## Stated problem 1
How would you render this sentence from the troubleshooting table in Spanish: "Design is editable - customize and re-run if needed (merge mode)"?

+===+

Issue Cause Solution
❌ "Requirements not approved" Missing approval step Review requirements.md and approve, or use -y flag
❌ "Design phase failed" Network issues during research Check internet connection for WebSearch/WebFetch
⚠️ Design too shallow Simple feature auto-detected Manually request more detail if needed
⚠️ Missing diagrams Complex architecture Verify Mermaid syntax, manually add if needed
⚠️ Design doesn't fit codebase Incomplete steering Update /kiro:steering with current patterns

Auto-Approval (-y flag):

  • ⚠️ Use carefully - skips human review of requirements
  • Good for: Iteration during development, trusted requirements
  • Avoid for: Production features, critical systems, first-time workflows

Pro Tips:

  • 💡 Review discovery findings - AI researches external dependencies and APIs
  • 💡 Design is editable - customize and re-run if needed (merge mode)

+===+

## Stated problem 2
In the records, can you write out everything from the line containing "Document page, 1626x1125 pixels." down to the line containing "text_box VISOCAN tiene", with "transcribe" replaced by "copy out" and nothing else changed?

## Rows
+===+

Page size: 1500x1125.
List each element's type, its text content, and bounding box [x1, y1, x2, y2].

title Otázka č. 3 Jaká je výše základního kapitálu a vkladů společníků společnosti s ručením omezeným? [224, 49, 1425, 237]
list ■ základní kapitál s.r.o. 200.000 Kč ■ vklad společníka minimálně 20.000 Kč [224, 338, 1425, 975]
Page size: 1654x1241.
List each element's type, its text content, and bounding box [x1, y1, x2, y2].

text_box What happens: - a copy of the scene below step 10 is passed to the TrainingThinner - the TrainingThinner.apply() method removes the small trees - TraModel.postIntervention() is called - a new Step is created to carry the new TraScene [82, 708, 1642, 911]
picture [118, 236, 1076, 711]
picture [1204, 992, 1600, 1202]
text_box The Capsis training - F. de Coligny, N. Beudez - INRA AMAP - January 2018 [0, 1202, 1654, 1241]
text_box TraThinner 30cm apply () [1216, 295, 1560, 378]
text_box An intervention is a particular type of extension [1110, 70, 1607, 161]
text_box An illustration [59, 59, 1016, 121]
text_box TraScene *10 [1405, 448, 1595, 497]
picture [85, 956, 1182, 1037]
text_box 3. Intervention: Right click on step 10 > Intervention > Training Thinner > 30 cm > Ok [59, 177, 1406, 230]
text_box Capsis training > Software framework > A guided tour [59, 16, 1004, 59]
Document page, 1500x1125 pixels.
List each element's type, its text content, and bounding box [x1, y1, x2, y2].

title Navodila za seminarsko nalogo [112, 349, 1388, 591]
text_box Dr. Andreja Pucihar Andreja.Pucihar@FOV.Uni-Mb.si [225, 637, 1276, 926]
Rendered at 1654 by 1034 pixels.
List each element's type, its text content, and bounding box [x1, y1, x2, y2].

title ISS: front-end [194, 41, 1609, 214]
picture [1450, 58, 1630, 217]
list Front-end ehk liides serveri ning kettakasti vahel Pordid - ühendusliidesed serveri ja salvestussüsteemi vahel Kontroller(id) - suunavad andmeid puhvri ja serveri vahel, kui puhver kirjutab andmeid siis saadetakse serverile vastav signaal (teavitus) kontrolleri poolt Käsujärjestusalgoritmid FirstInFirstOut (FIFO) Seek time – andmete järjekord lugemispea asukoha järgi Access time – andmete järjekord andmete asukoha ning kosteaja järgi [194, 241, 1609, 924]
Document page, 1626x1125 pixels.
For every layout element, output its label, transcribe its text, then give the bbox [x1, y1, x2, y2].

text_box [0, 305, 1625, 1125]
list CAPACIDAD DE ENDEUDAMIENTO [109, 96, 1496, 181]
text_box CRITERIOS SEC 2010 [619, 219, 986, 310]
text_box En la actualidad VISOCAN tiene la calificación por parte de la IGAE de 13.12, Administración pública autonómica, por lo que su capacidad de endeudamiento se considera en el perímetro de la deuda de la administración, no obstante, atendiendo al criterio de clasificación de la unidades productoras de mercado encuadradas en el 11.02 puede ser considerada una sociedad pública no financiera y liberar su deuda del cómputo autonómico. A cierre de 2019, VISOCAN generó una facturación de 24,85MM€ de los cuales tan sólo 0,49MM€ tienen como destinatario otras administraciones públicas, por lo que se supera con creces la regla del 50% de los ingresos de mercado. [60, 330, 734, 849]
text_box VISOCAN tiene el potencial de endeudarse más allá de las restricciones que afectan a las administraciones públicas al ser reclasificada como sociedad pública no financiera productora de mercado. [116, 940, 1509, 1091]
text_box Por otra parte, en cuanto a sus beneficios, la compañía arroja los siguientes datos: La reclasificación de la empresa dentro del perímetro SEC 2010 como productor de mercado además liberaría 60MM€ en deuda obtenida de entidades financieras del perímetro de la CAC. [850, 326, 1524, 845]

+===+

## Exercise output 1
El diseño es editable: personalízalo y vuelve a ejecutarlo si es necesario (modo de fusión).

## Exercise output 2
Document page, 1626x1125 pixels.
For every layout element, output its label, copy out its text, then give the bbox [x1, y1, x2, y2].

text_box [0, 305, 1625, 1125]
list CAPACIDAD DE ENDEUDAMIENTO [109, 96, 1496, 181]
text_box CRITERIOS SEC 2010 [619, 219, 986, 310]
text_box En la actualidad VISOCAN tiene la calificación por parte de la IGAE de 13.12, Administración pública autonómica, por lo que su capacidad de endeudamiento se considera en el perímetro de la deuda de la administración, no obstante, atendiendo al criterio de clasificación de la unidades productoras de mercado encuadradas en el 11.02 puede ser considerada una sociedad pública no financiera y liberar su deuda del cómputo autonómico. A cierre de 2019, VISOCAN generó una facturación de 24,85MM€ de los cuales tan sólo 0,49MM€ tienen como destinatario otras administraciones públicas, por lo que se supera con creces la regla del 50% de los ingresos de mercado. [60, 330, 734, 849]
text_box VISOCAN tiene el potencial de endeudarse más allá de las restricciones que afectan a las administraciones públicas al ser reclasificada como sociedad pública no financiera productora de mercado. [116, 940, 1509, 1091]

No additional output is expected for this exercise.